Still no pics....hmmmmmmmmm.


----------



## Argentius (Aug 26, 2004)

That's what I was thinking!


----------



## team_sheepshead (Jan 17, 2003)

Thanks for a very entertaining thread.


----------



## r_mutt (Aug 8, 2007)

rward325 said:


> So with a good set of wheels running in the $1500 to $2000.00 range you would spend around $3500 to $4000.00? Really not much difference when you get up that high in price. When I built my Look it ended up close to $7k. My kids didn't go hungry or want for anything. As a matter of fact I felt guilty and they probably had a better than usual Christmas last year. Oh well I don't race, but do I ride over 3000 miles per year as I have done for the last 25 years and I love the bike I built. More power to the OP for getting the bike of his dreams and now being able to ride and enjoy it!


well, there is a difference between $3,500 and $5,800- it's $2,300! the price of a decent cross bike!  

personally, i would never race a bike that cost that much. i've seen too many broken carbon frames from silly crashes- but i do understand wanting to have a non-racebike that cost 6G's. Colnago C50 + Record = 6G's!!!

this thread made me add up the cost for my race bike- and without wheels, it came to 2300. i didn't realize that i spent that much. i would probably not have spent that if i didn't buy it piece by piece.


----------



## kermit (Dec 7, 2004)

I hope he posts pics soon, the anticipation is killing me! I am thinking of the part in Forest Gump where he went running...I just felt like riding!!!!!!!!!!!!!! Lots of money, I have two bikes for that amount, and am not scared to ride them. The engine is still what matters.


----------



## 2ndGen (Oct 10, 2008)

kermit said:


> I hope he posts pics soon, the anticipation is killing me!.


:lol:


----------



## fabsroman (Jul 14, 2006)

rward325 said:


> So with a good set of wheels running in the $1500 to $2000.00 range you would spend around $3500 to $4000.00? Really not much difference when you get up that high in price. When I built my Look it ended up close to $7k. My kids didn't go hungry or want for anything. As a matter of fact I felt guilty and they probably had a better than usual Christmas last year. Oh well I don't race, but do I ride over 3000 miles per year as I have done for the last 25 years and I love the bike I built. More power to the OP for getting the bike of his dreams and now being able to ride and enjoy it!


There is no need to justify any purchase you make to anybody but yourself, and maybe your wife/SO. If you want to buy a bike just because of how it looks and you plan on hanging it on the garage/living room wall and never riding it, that is your decision. If I had more money than I currently have and we weren't in the process of buying a single family home, I would buy a Colnago Ferrari edition bike and hang it up in the garage with no intention of ever riding it. Same goes for an actual Ferrari. If I ever buy one, it will not be for my daily driver.

• What to work on: Write out everything in the forum thread from "this thread made" down to "piece by piece.", changing "race bike" to "road bike". Work only from the forum thread above.

• Data section:
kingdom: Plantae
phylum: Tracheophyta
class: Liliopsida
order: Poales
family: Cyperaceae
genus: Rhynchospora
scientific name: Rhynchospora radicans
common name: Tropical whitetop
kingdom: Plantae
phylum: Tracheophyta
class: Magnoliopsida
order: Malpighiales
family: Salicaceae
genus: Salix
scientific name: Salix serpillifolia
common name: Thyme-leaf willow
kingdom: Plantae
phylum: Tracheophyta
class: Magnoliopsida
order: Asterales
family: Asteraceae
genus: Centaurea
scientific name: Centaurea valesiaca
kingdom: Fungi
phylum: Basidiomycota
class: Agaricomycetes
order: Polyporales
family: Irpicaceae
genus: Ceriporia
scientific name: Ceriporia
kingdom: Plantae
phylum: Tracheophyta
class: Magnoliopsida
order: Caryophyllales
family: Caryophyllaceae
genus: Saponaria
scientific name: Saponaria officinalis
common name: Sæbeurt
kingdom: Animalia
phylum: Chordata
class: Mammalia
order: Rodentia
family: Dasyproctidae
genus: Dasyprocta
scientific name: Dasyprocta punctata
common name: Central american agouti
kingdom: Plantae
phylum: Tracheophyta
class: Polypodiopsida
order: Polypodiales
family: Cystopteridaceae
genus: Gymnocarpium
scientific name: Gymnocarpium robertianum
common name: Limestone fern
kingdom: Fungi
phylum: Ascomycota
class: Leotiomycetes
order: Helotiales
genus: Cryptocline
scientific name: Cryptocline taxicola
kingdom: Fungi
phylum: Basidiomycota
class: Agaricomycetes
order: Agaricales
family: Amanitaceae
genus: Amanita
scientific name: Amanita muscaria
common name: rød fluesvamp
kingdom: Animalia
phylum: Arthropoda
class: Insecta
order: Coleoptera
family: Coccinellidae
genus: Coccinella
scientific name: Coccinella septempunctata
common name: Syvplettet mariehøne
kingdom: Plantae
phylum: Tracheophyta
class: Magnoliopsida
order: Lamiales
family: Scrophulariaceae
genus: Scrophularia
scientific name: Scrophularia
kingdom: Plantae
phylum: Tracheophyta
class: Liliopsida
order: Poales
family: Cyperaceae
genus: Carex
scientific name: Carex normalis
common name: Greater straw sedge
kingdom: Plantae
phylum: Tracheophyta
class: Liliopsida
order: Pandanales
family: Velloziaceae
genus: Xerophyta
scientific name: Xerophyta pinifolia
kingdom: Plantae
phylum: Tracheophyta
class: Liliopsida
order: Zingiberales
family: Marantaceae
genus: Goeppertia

• Answer in full:
this thread made me add up the cost for my road bike- and without wheels, it came to 2300. i didn't realize that i spent that much. i would probably not have spent that if i didn't buy it piece by piece.